BEGIN INFORMATION GIVEN

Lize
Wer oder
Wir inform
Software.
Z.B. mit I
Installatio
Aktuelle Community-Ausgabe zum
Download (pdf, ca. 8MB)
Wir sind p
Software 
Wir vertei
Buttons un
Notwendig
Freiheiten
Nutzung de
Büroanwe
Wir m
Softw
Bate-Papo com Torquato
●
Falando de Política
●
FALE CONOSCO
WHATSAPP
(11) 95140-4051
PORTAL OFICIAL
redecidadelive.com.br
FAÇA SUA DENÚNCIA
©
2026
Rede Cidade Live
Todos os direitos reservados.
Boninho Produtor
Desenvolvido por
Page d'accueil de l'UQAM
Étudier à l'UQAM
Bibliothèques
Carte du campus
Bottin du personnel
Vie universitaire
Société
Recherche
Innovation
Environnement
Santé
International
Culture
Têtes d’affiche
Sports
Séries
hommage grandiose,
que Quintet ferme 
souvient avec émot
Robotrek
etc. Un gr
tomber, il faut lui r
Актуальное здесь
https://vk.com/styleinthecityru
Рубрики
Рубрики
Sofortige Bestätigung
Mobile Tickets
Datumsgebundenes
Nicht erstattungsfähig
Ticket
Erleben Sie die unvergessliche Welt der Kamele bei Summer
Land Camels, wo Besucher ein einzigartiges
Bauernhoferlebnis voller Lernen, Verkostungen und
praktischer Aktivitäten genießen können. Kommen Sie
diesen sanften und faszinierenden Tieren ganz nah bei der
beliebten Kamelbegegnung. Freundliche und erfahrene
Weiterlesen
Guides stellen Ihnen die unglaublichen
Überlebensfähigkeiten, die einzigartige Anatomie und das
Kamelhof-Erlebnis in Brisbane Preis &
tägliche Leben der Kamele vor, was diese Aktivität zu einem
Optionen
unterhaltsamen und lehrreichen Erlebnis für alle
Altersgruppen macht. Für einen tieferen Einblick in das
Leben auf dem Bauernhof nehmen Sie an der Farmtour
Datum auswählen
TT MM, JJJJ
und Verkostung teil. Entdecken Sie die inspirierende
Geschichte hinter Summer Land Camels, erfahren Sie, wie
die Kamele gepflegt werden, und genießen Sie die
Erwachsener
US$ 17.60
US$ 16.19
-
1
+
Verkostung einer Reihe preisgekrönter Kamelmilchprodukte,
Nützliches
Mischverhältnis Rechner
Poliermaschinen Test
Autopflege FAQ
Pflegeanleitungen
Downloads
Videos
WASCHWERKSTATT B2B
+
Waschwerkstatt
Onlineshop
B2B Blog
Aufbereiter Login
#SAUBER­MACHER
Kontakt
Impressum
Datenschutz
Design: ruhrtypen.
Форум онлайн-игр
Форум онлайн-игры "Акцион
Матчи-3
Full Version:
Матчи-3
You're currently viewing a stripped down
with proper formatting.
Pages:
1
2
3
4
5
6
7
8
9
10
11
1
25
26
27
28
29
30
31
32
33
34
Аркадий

END INFORMATION GIVEN

WHAT IS EXPECTED:
Every line of the data should be copied exactly.

ANSWER BELOW:
Lize
Wer oder
Wir inform
Software.
Z.B. mit I
Installatio
Aktuelle Community-Ausgabe zum
Download (pdf, ca. 8MB)
Wir sind p
Software 
Wir vertei
Buttons un
Notwendig
Freiheiten
Nutzung de
Büroanwe
Wir m
Softw
Bate-Papo com Torquato
●
Falando de Política
●
FALE CONOSCO
WHATSAPP
(11) 95140-4051
PORTAL OFICIAL
redecidadelive.com.br
FAÇA SUA DENÚNCIA
©
2026
Rede Cidade Live
Todos os direitos reservados.
Boninho Produtor
Desenvolvido por
Page d'accueil de l'UQAM
Étudier à l'UQAM
Bibliothèques
Carte du campus
Bottin du personnel
Vie universitaire
Société
Recherche
Innovation
Environnement
Santé
International
Culture
Têtes d’affiche
Sports
Séries
hommage grandiose,
que Quintet ferme 
souvient avec émot
Robotrek
etc. Un gr
tomber, il faut lui r
Актуальное здесь
https://vk.com/styleinthecityru
Рубрики
Рубрики
Sofortige Bestätigung
Mobile Tickets
Datumsgebundenes
Nicht erstattungsfähig
Ticket
Erleben Sie die unvergessliche Welt der Kamele bei Summer
Land Camels, wo Besucher ein einzigartiges
Bauernhoferlebnis voller Lernen, Verkostungen und
praktischer Aktivitäten genießen können. Kommen Sie
diesen sanften und faszinierenden Tieren ganz nah bei der
beliebten Kamelbegegnung. Freundliche und erfahrene
Weiterlesen
Guides stellen Ihnen die unglaublichen
Überlebensfähigkeiten, die einzigartige Anatomie und das
Kamelhof-Erlebnis in Brisbane Preis &
tägliche Leben der Kamele vor, was diese Aktivität zu einem
Optionen
unterhaltsamen und lehrreichen Erlebnis für alle
Altersgruppen macht. Für einen tieferen Einblick in das
Leben auf dem Bauernhof nehmen Sie an der Farmtour
Datum auswählen
TT MM, JJJJ
und Verkostung teil. Entdecken Sie die inspirierende
Geschichte hinter Summer Land Camels, erfahren Sie, wie
die Kamele gepflegt werden, und genießen Sie die
Erwachsener
US$ 17.60
US$ 16.19
-
1
+
Verkostung einer Reihe preisgekrönter Kamelmilchprodukte,
Nützliches
Mischverhältnis Rechner
Poliermaschinen Test
Autopflege FAQ
Pflegeanleitungen
Downloads
Videos
WASCHWERKSTATT B2B
+
Waschwerkstatt
Onlineshop
B2B Blog
Aufbereiter Login
#SAUBER­MACHER
Kontakt
Impressum
Datenschutz
Design: ruhrtypen.
Форум онлайн-игр
Форум онлайн-игры "Акцион
Матчи-3
Full Version:
Матчи-3
You're currently viewing a stripped down
with proper formatting.
Pages:
1
2
3
4
5
6
7
8
9
10
11
1
25
26
27
28
29
30
31
32
33
34
Аркадий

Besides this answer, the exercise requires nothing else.